(Sebuah Catatan untuk Menggagas Perubahan)
Oleh : Siti Nafidah Anshory Jawa Barat merupakan propinsi dengan jumlah penduduk terbesar di Indonesia. Dengan luas sekitar 3.710.061,32 ha tercatat ada 43.021.826 orang yang tinggal di daerah ini dengan komposisi 21.876.572 penduduk laki-laki dan 21.145.254 perempuan yang tersebar di 26 kabupaten/kota (Sensus Penduduk 2010).
Selain potensi SDM yang besar, Jawa Barat juga merupakan propinsi dengan potensi sumberdaya alam (SDA) yang luar biasa. Bentangan lahan pertanian dan perairan yang sedemikian luas menyebabkan wilayah ini pantas disebut sebagai “rumah produksi” bagi produk pertanian dan menjadi sumber pasokan ikan dan biota laut lainnya di Indonesia. Begitupun dengan kekayaan alam yang berupa hutan, mineral dan gas alam, serta potensi pariwisata dan budaya yang melimpah ruah dan beraneka ragam.
Dengan potensi yang sedemikian besar, sejatinya Jawa Barat mampu menjadi wilayah yang makmur sejahtera. Dan kalangan perempuanpun seharusnya bisa ikut merasakannya. Namun realita menunjukkan lain. Meski beberapa indikator kesejahteraan dan pertumbuhan ekonomi makro diklaim terus meningkat, tetap saja tak mampu mengkatrol kesejahteraan rakyat secara mayoritas, termasuk kalangan perempuan.
Nasib perempuan Jawa Barat setidaknya bisa dilihat dari beberapa indikator makro. Salah satunya Indeks Pembangunan Manusia (IPM). Laporan terakhir Badan Pusat Statistik menunjukkan bahwa IPM Jabar tahun 2009 masih berada di kisaran angka 71,64, menempati ranking ke-15 dari seluruh propinsi yang ada di Indonesia. Padahal di tahun yang sama, Indonesia masih berada di peringkat 111 dari 182 negara dan di tahun 2011 ini bahkan melorot tajam menjadi ranking ke-124 dari 187 negara.
Sebagaimana diketahui, IPM adalah indikator penting untuk mengukur keberhasilan dalam upaya membangun kualitas hidup manusia (masyarakat/penduduk). IPM juga menjelaskan bagaimana penduduk, baik laki-laki maupun perempuan, dapat mengakses hasil pembangunan dalam memperoleh pendapatan, kesehatan, pendidikan dan sebagainya. Karenanya penghitungan IPM selalu memperhatikan capaian apa yang disebut dengan indeks pendidikan, indeks kesehatan dan indeks daya beli, yang semua perhitungannya tak lepas dari penggunaan asumsi-asumsi, penggunaan nilai rata-rata serta data mentah yang seringkali invalid dan tak mewakili keadaan sebenarnya.
Di bidang pendidikan misalnya, indeks pendidikan dihitung dari berapa angka melek huruf (AMH) dan rata-rata lama sekolah (RLS) penduduk 15 tahun ke atas. Di Jawa Barat AMH-nya memang relative tinggi, yakni 96% lebih, namun hingga tahun 2010, angka RLS-nya masih relative rendah, yakni 7,95 tahun. Artinya rata-rata tingkat pendidikan penduduk Jawa Barat yang berusia 15 tahun ke atas dan sebagian diantaranya perempuan adalah tidak tamat SLTP atau baru mencapai kelas 1 atau 2 SLTP.

Telusuri Materi:
• A. Sebutkan semua indeks yang capaiannya, menurut kutipan teks, selalu diperhatikan dalam penghitungan IPM.
• B. Salin bagian kutipan teks dari "(Sebuah Catatan untuk" sampai "(Sensus Penduduk 2010)." tanpa mengubah apa pun.
Daftar yang disertakan tidak dipakai dalam pengerjaan tugas ini.

Data yang Disediakan:

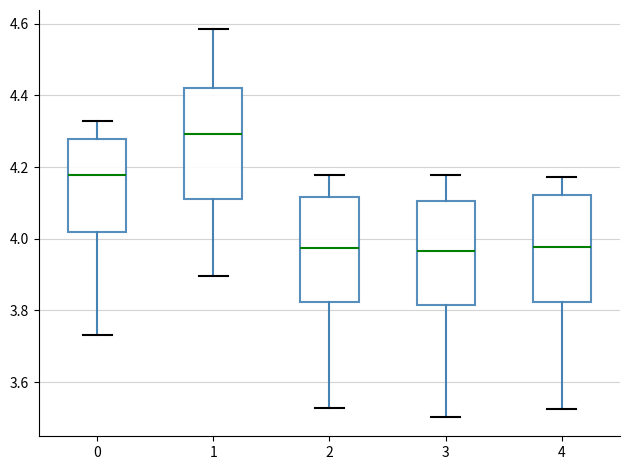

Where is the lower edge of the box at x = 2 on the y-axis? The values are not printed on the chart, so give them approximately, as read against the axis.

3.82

Jawaban Tiap Tugas:
• A. Indeks pendidikan, indeks kesehatan, dan indeks daya beli.

• B.
(Sebuah Catatan untuk Menggagas Perubahan)
Oleh : Siti Nafidah Anshory Jawa Barat merupakan propinsi dengan jumlah penduduk terbesar di Indonesia. Dengan luas sekitar 3.710.061,32 ha tercatat ada 43.021.826 orang yang tinggal di daerah ini dengan komposisi 21.876.572 penduduk laki-laki dan 21.145.254 perempuan yang tersebar di 26 kabupaten/kota (Sensus Penduduk 2010).